Case Presentation: An 84-year-old woman with a medical history of asthma and hypertension presented with generalized weakness and poor oral intake. Initial vital signs showed heart rate of 108 beats/minute, blood pressure 146/77 mmHg, temperature of 105.5 F and respiratory rate of 15 breaths/minute. Admission labs showed a leukocytosis (78.56 K/uL cells) with blasts, thrombocytopenia (platelet count 64 K/uL), anemia (hemoglobin 10.2 g/dL), and an acute kidney injury (creatinine 1.51 mg/dL). Duplex of the lower extremities showed right popliteal and peroneal deep vein thrombosis. CT pulmonary angiography showed a pulmonary embolism (PE) and IVC filter. Transthoracic echocardiogram showed right ventricular (RV) enlargement with normal systolic function. The patient developed hypotension, reflecting a mixed picture shock. Her Pulmonary Embolism Severity Index (PESI) score was 164 consistent with very high risk of clinical deterioration. Further lab testing for risk stratification showed an elevated lactate of 2.4 mmol/L, brain natriuretic peptide of 34,080 pg/mL, troponins 137 ng/L, and d-dimer of 15,247 ng/mL. The patient was started on a heparin drip and empiric antibiotics with meropenem and vancomycin. Subsequent bone marrow biopsy confirmed acute myeloid leukemia (AML) with FLT3-mutation. Due to concern for tumor lysis syndrome (TLS), rasburicase and allopurinol were initiated. Hyperkalemia was treated with insulin and dextrose. Decision was made to transfer the patient to the MICU for leukapheresis and continuous renal replacement given RV strain and concern for precipitating RV failure with aggressive fluid resuscitation for sepsis and concurrent TLS. The patient was started on decitabine, venetoclax, and midostaurin with significant improvement of her AML, although with risk of recurrence. The PE was treated successfully with heparin infusion, which was intermittently held for platelet counts < 50 K/uL. Her hospital course was complicated by pleural effusion requiring a chest tube. The patient was successfully discharged on therapeutic enoxaparin.

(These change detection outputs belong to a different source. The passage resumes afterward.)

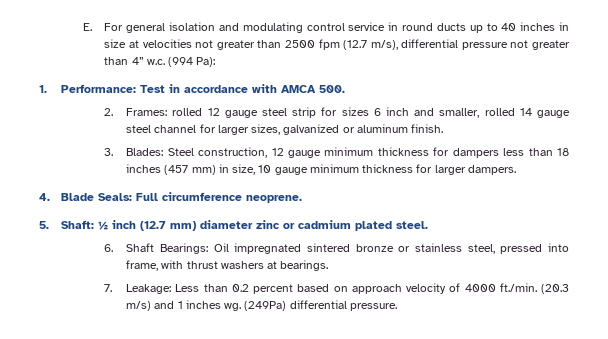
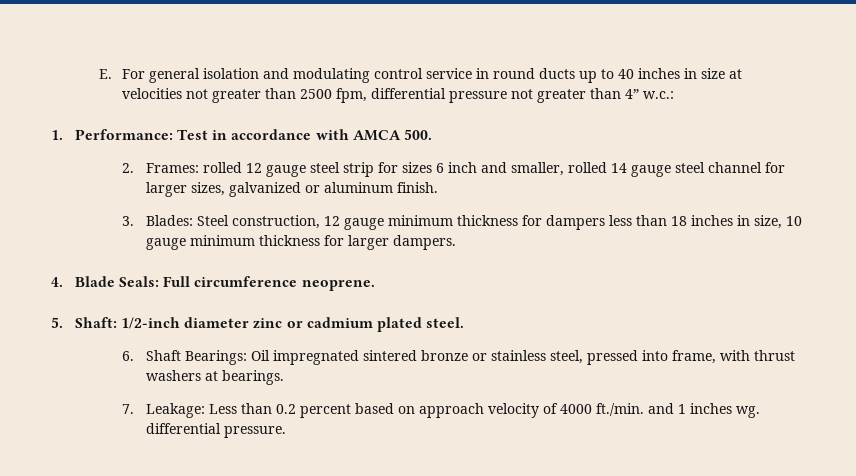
[318,39,398,50] fpm (12.7 m/s), -> [336,88,368,103] fpm,
[146,57,216,67] w.c. (994 Pa): -> [643,91,675,99] w.c.:
[164,165,216,175] (457 mm) -> (734, 220) none
[97,220,196,231] ½ inch (12.7 mm) -> [121,317,181,329] 1/2-inch
[541,284,569,294] [126,301,152,311] (20.3 m/s) -> (645, 409) none
[244,301,287,311] (249Pa) -> (761, 412) none

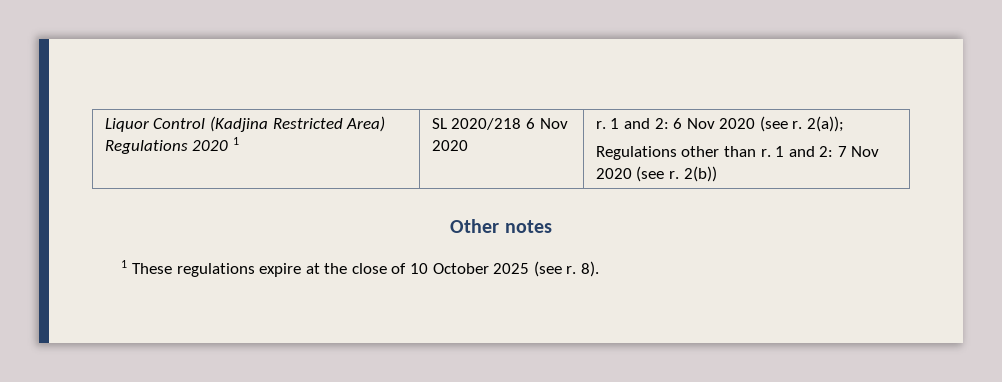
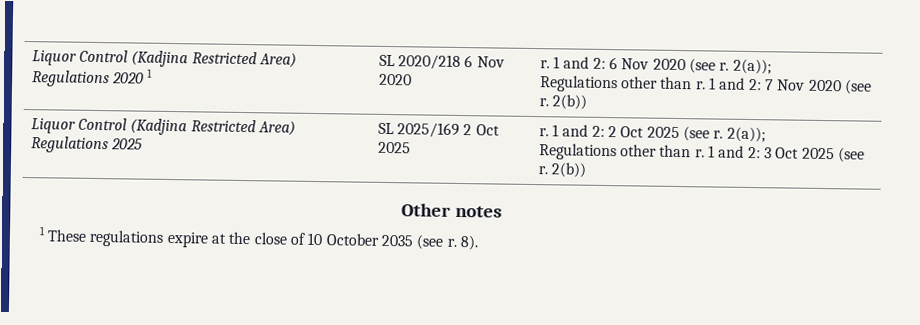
(717, 174) none -> [30,117,297,136] [30,136,144,154] [377,122,500,139] [377,141,411,154] [538,124,766,143] [538,143,866,163] [537,162,588,178] // Liquor Control (Kadjina Restricted Area) Regulations 2025 | SL 2025/169 2 Oct 2025 | r. 1 and 2: 2 Oct 2025 (see r. 2(a)); // Regulations other than r. 1 and 2: 3 Oct 2025 (see r. 2(b))
[493,263,530,274] 2025 -> [380,234,413,247] 2035

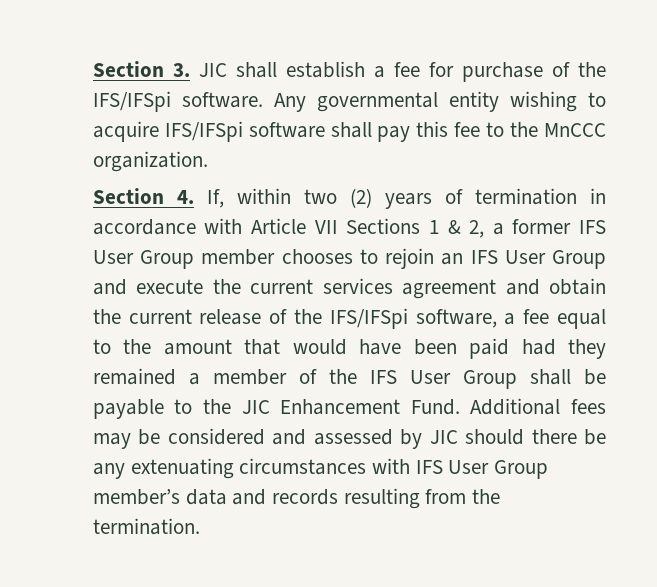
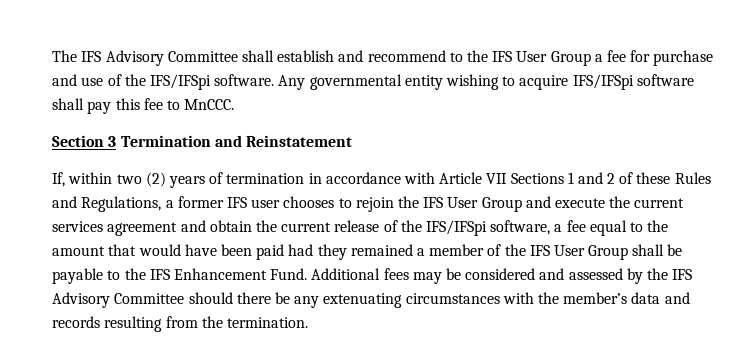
[92,61,365,78] Section 3. JIC shall establish -> [52,50,591,66] The IFS Advisory Committee shall establish and recommend to the IFS User Group
(543, 72) none -> [52,74,104,86] and use
[510,122,607,137] [92,151,208,172] [92,188,194,204] the MnCCC organization. // Section 4. -> [184,99,235,110] [52,135,353,147] MnCCC. // Section 3 Termination and Reinstatement //
[447,219,606,238] [92,249,276,269] & 2, a former IFS User Group member -> [577,172,711,184] [52,196,281,212] and 2 of these Rules and Regulations, a former IFS user
[441,253,464,265] an -> [397,196,419,208] the
[241,400,270,414] JIC -> [149,269,170,280] IFS
[429,430,458,444] JIC -> [646,268,693,280] [52,292,185,308] the IFS Advisory Committee
[415,460,548,479] IFS User Group -> [537,292,559,304] the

Discussion: Venous thromboembolism is a common complication of hematologic malignancy. However, patients in a blast crisis can have significant thrombocytopenia, conferring greater bleeding risk.1-3 Our case represents the challenge of managing PE in a patient with new onset AML complicated by sepsis and thrombocytopenia. Initial management of her embolism involved anticoagulation with heparin infusion alongside close monitoring of her declining platelet count. However, the patient’s heparin was held due to declining platelet count. Her shock state was likely multifactorial in nature having components of obstructive (PE), hypovolemic (tumor lysis syndrome (TLS) and distributive (sepsis) shock with an unclear primary driver.

Conclusions: Here, we present the nuance in managing high-risk pulmonary embolism while balancing the hypercoagulable state and bleeding risks of acute myeloid leukemia with thrombocytopenia and acute renal failure. A platelet-count guided strategy allowed us to strike the balance of therapeutic anticoagulation and bleeding risk.3 This case further illustrates the importance of prudence with fluid resuscitation in the setting of PE with concurrent TLS and sepsis as well as identifying when ICU-level of care is necessary for considerations such as leukapheresis and continuous renal replacement.